Computer Voting Has to Go

Would you trust an election where no one counts the votes? Many jurisdictions in Canada, the United States, and eight other countries do just that and place full trust in […]
Published on December 19, 2020

Would you trust an election where no one counts the votes? Many jurisdictions in Canada, the United States, and eight other countries do just that and place full trust in computer systems they cannot scrutineer. Election officials parrot the claims of the voting companies and insist that systems are secure and the results are reliable. These claims are so scandalously untrue that a moratorium on computers in voting should be enacted immediately.

Hacking elections is easy,” was the name of the Institute for Critical Infrastructure Technology presentation in October of 2016, aired on C-SPAN. The think tank panelists reported that “throughout the history of their use, there’s been numerous vulnerabilities in these systems across all the manufacturers.” Yet, “when vulnerabilities or issues are publicized or disclosed in these systems, nothing seems to occur.” Some voting machines could be disabled in ten seconds just by tilting them, and its memory cards replaced with new information. Malware was another possibility. “It is not a high level of sophistication to compromise these systems,” the panelists reported.

In 2017, Coherent Cyber conducted a security audit assessment of the Elections Systems and Software electronic voting system used in California. Electionware servers and clients were missing many critical or important operating system patches and had 176 Security Content Automation Protocol (SCAP) misconfigurations.

Russell Ramsland, co-owner of Allied Security Operations Group (ASOG), reported in a YouTube interview that one of his team hacked into a polling station using a cell phone in just three minutes. He could hardly believe the blatant and numerous proofs of vote manipulation in Dallas County during the 2018 midterm election.

Ramsland’s team found that most of the problems identified by Coherent Cyber had never been rectified. They also reported at least 12 “entry points where votes can and are being switched and the audit trails changed or erased so that a forensic investigation finds no trace. It has to be caught in real time. Even the operator of the election system can change votes undetected.”

ASOG looked at six companies that accounted for 92 per cent of the computer voting market, including ES&S, Tenex, SGO/Smartmatic, Dominion Voting Systems, Hart, and Demtech.

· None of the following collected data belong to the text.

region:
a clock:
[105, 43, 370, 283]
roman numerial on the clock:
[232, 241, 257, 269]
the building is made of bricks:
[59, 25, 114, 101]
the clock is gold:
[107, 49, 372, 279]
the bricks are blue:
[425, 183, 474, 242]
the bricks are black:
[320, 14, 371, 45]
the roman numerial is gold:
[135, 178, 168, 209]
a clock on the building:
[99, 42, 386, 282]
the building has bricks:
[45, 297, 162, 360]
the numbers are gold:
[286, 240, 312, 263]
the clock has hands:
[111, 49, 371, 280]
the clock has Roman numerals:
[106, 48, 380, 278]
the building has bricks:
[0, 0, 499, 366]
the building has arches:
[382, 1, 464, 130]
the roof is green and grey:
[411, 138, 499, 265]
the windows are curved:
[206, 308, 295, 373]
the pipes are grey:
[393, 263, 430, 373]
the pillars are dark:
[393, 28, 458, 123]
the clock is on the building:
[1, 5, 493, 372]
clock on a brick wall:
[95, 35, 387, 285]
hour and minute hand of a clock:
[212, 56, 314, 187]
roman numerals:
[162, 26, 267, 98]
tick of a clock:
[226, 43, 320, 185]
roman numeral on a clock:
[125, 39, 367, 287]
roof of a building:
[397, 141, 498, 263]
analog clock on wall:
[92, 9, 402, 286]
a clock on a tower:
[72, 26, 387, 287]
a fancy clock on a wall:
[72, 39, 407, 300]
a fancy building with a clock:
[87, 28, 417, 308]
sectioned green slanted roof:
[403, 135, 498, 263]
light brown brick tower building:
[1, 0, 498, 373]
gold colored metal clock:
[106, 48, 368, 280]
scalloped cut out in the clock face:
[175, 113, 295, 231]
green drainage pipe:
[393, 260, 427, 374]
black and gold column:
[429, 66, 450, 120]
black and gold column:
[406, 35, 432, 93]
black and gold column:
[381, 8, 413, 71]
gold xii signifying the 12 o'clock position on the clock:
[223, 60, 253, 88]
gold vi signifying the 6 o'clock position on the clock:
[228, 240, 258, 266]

In all cases, the admin names and passwords for critical files were “in the open” with no hacking necessary. Voter registration lists that included private information were also available.

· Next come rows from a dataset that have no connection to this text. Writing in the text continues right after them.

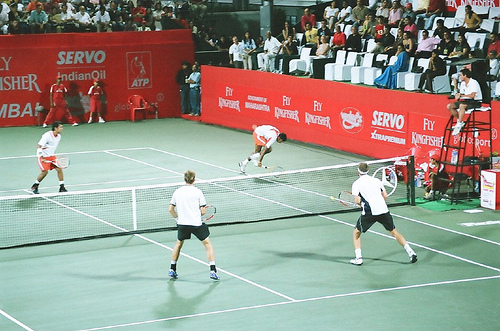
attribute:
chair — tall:
[433, 56, 493, 206]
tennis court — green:
[3, 123, 498, 329]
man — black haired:
[350, 160, 419, 264]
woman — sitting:
[363, 39, 408, 96]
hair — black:
[278, 128, 290, 141]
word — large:
[55, 46, 109, 64]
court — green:
[1, 117, 498, 328]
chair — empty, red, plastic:
[124, 81, 186, 131]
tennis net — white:
[2, 142, 412, 248]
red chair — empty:
[119, 88, 159, 124]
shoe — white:
[450, 119, 464, 136]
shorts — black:
[169, 222, 213, 246]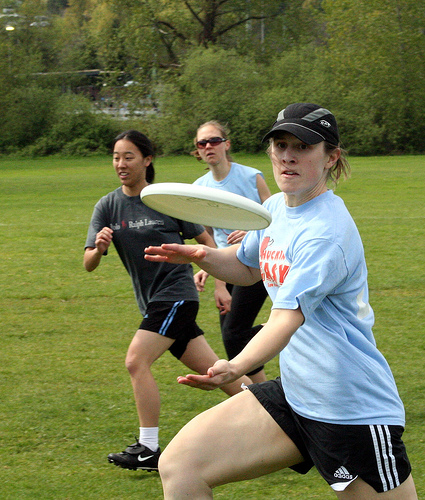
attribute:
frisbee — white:
[138, 181, 274, 235]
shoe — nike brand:
[109, 435, 160, 472]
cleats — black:
[106, 439, 164, 483]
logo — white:
[135, 449, 155, 464]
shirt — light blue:
[222, 193, 414, 406]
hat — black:
[265, 84, 368, 153]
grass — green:
[0, 156, 424, 499]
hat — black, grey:
[260, 100, 340, 143]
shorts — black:
[138, 300, 204, 359]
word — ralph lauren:
[127, 214, 168, 227]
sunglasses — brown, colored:
[194, 135, 228, 148]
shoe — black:
[101, 414, 170, 471]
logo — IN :
[329, 459, 353, 485]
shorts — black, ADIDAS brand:
[238, 373, 412, 494]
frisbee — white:
[151, 168, 371, 268]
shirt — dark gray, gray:
[83, 184, 205, 316]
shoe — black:
[104, 439, 165, 473]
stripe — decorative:
[370, 421, 405, 489]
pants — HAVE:
[254, 379, 409, 494]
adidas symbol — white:
[328, 461, 357, 482]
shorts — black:
[251, 365, 408, 496]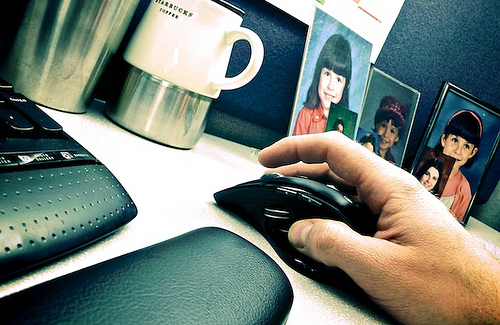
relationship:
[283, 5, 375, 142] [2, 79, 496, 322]
picture on desk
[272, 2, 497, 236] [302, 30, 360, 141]
picture of girl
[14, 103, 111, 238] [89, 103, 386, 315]
keyboard on a desk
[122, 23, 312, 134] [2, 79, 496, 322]
cup on desk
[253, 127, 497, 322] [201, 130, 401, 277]
person holding mouse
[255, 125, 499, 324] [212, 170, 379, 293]
person´s hand holding mouse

Ramsland said the voting companies used a similar source code structure. Their software was so porous that operators and outside players could change votes “utterly undetected.” Any candidate could be made to win or lose by directly altering votes at the server or database level. An audit trail was non-existent for Hart, but was erasable or changeable with ES&S or Dominion so that no evidence of vote changing could be found. 

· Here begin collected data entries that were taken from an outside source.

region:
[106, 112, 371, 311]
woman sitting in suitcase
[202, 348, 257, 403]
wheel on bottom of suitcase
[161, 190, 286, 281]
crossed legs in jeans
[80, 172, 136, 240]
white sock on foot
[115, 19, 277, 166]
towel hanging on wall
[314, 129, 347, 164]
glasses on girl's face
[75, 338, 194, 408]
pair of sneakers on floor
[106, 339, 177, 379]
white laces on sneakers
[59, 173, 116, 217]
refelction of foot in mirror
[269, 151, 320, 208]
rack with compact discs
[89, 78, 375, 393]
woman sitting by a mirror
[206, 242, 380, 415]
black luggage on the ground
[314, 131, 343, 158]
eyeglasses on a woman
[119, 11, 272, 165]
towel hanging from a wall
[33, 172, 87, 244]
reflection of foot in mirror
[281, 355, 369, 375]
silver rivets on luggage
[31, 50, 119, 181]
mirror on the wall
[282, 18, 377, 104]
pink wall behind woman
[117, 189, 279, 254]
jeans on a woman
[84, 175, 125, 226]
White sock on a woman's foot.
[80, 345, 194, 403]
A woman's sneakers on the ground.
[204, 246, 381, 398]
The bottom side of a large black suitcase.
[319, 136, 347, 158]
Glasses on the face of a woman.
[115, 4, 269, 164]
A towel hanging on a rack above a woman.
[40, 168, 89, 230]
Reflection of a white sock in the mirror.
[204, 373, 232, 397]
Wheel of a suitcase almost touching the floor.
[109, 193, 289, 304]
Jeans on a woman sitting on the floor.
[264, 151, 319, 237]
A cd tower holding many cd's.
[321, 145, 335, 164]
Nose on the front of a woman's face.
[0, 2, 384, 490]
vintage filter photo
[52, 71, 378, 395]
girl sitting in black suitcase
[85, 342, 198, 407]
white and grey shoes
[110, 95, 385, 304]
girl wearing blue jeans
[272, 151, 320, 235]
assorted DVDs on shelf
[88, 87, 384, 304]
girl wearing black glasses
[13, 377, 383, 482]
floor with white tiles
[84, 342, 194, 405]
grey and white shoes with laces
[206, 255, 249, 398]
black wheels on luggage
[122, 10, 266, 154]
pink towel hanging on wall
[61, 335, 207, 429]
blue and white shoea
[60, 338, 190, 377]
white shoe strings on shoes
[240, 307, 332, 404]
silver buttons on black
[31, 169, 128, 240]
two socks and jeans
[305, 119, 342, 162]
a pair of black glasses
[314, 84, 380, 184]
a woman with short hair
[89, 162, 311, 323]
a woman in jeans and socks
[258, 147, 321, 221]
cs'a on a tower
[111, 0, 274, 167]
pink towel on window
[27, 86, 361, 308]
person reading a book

Occasionally, though, some light shines through the cracks. In 2019 Republican Governor of Kentucky Matt Bevin lost the governorship to Democrat Andy Beshear. The result was so curious given other election results, Bevin went to Ramsland with suspicions the election was stolen.  CNN viewers might have seen a sequel in the 2020 rematch as Bevin lost 560 votes at the same moment Beshear gained 560.

Canada has also taken a deep dive into computerized voting. Twelve municipalities used such systems in 2003, 44 in 2010, 97 in 2014, and 194 in 2018. That is a surprising trajectory given how fraught with problems these systems are.

In 2014, New Brunswick went all-in on Dominion Voting Systems for its provincial election, only to witness controversial results. When polling was done, the results from each poll were printed out and phoned in. After that, people drove the memory cards with the information, only to find the numbers didn’t match. The memory sticks were declared more reliable and trumped the previous results.

By contrast, Election Systems and Software CEO Tom Burt said in 2019 his company would no longer sell voting technologies that did not create a paper audit trail as the primary voting device in a jurisdiction. Was Dominion’s voting conflict in 2014 really due to people who couldn’t read a printout?

2018, fifty-one Ontario municipalities using Dominion Voting Systems stopped transmitting results on election night. The apparent reason was because a third party in Toronto cut its bandwidth at 6:00 pm to one-tenth of the normal amount. Voting hours were extended but the odyssey did not leave the electorate happy.

Computerized voting offers convenience over voter confidence and that compromise will never be worth it. Ottawa was right to maintain federal elections where people count votes and party representatives can scrutinize the process. That should prevail everywhere democracy is practised. If a nation’s people are too stupid to count their own votes, they can’t govern themselves anyway. 

 

Lee Harding is a research associate with the Frontier Centre for Public Policy.